Seine schauspielerische Bandbreite beschränkte sich jedoch nicht nur auf die Comedy. Auch im ernsten Fach wusste Schultheiß zu überzeugen. Einem breiten bundesweiten Publikum wurde er durch seine Auftritte in der ARD-Krimireihe „Tatort“ bekannt, wo er mehrfach markante Charaktere verkörperte. Auch in Familienserien wie „Der Eugen“ oder „Oh Gott, Herr Pfarrer“ war er ein fester Bestandteil des Ensembles und trug maßgeblich zum Erfolg dieser Produktionen bei.

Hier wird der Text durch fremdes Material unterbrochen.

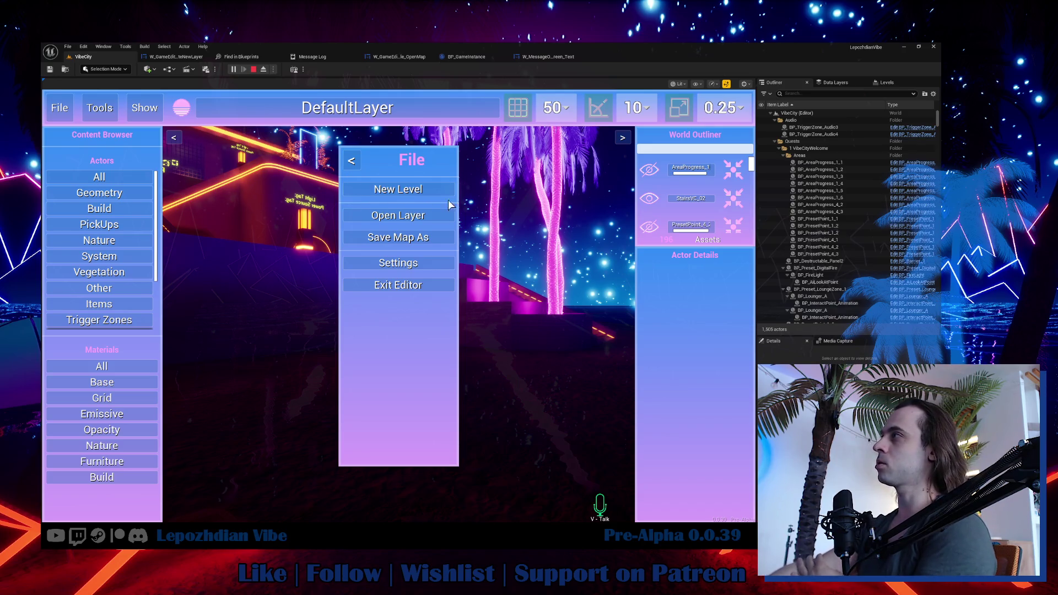
click(416, 219)
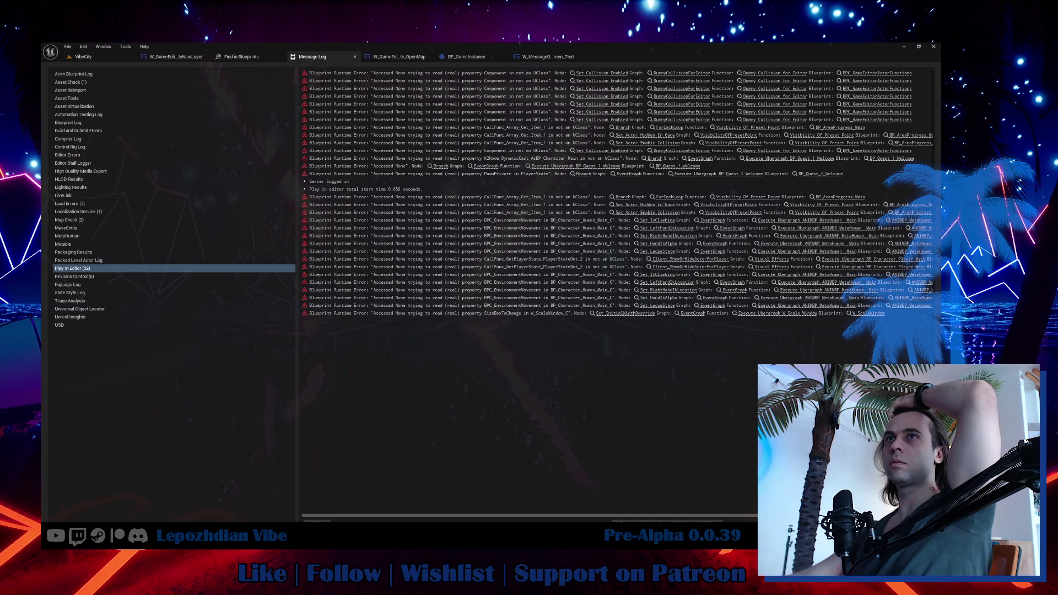
From the VibeCity level, clear the Content Browser search and open W_HUD_GameEditor from the HUD folder.
click(83, 57)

Ein Leben an der Seite von Trudel Wulle

Das Leben und Wirken von Walter Schultheiß lässt sich kaum ohne seine Ehefrau und Schauspielkollegin Trudel Wulle betrachten. Die beiden galten als das Traumpaar der Stuttgarter Theaterszene. Über 70 Jahre waren sie verheiratet und standen unzählige Male gemeinsam auf der Bühne und vor der Kamera. Ihre Partnerschaft war nicht nur privat, sondern auch beruflich eine Symbiose, die das Publikum faszinierte. Gemeinsam prägten sie die „Komödie im Marquardt“ in Stuttgart und wurden zu Institutionen des Mundarttheaters.

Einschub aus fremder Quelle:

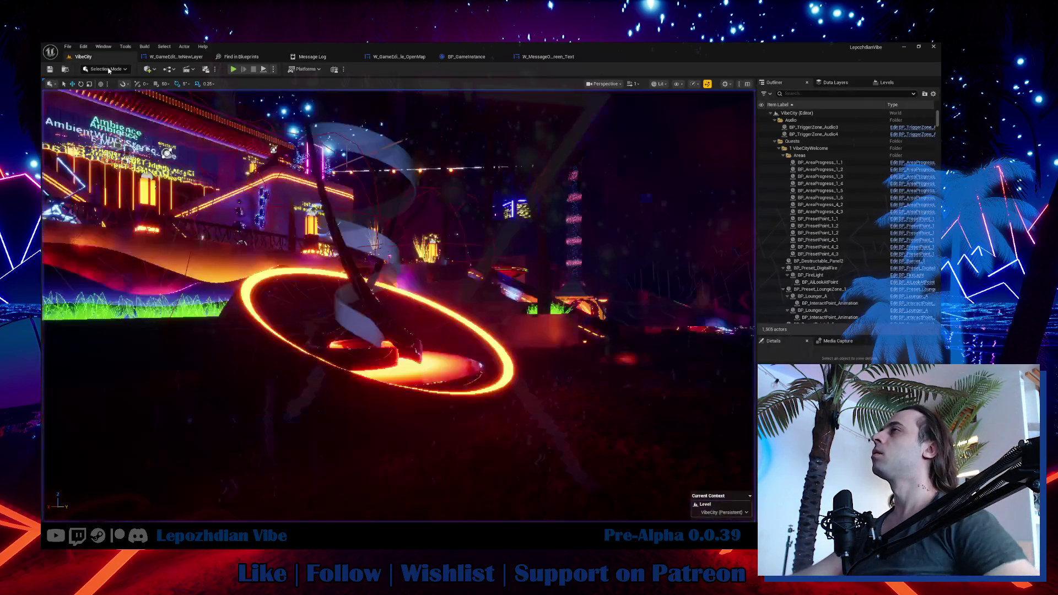
drag(411, 301, 411, 302)
key(ctrl+space)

Die Nachricht von seinem Tod markiert das Ende einer Ära. Schultheiß stand bis ins hohe Alter auf der Bühne und bewies eine Vitalität und Spielfreude, die in der Branche selten ist. Sein Humor war nie verletzend, sondern stets beobachtend und entlarvend, was ihm den Respekt von Kritikern und Zuschauern gleichermaßen einbrachte.

Das Vermächtnis eines Originals

Mit dem Tod von Walter Schultheiß verliert Deutschland einen der letzten großen Volksschauspieler der alten Schule. Der Begriff „Volksschauspieler“ wird oft inflationär gebraucht, doch auf Schultheiß traf er im besten Sinne zu: Er spielte für das Volk, sprach dessen Sprache und spiegelte dessen Mentalität wider, ohne jemals in bloße Klischees abzurutschen. Sein Werk bleibt in zahlreichen Fernsehaufzeichnungen und Hörspielen erhalten. Die Anteilnahme in den sozialen Netzwerken und seitens offizieller Stellen zeigt, wie tief er im kulturellen Gedächtnis verankert war. Ministerpräsidenten, Intendanten und Weggefährten würdigen ihn als ein Original, das nicht zu ersetzen sein wird.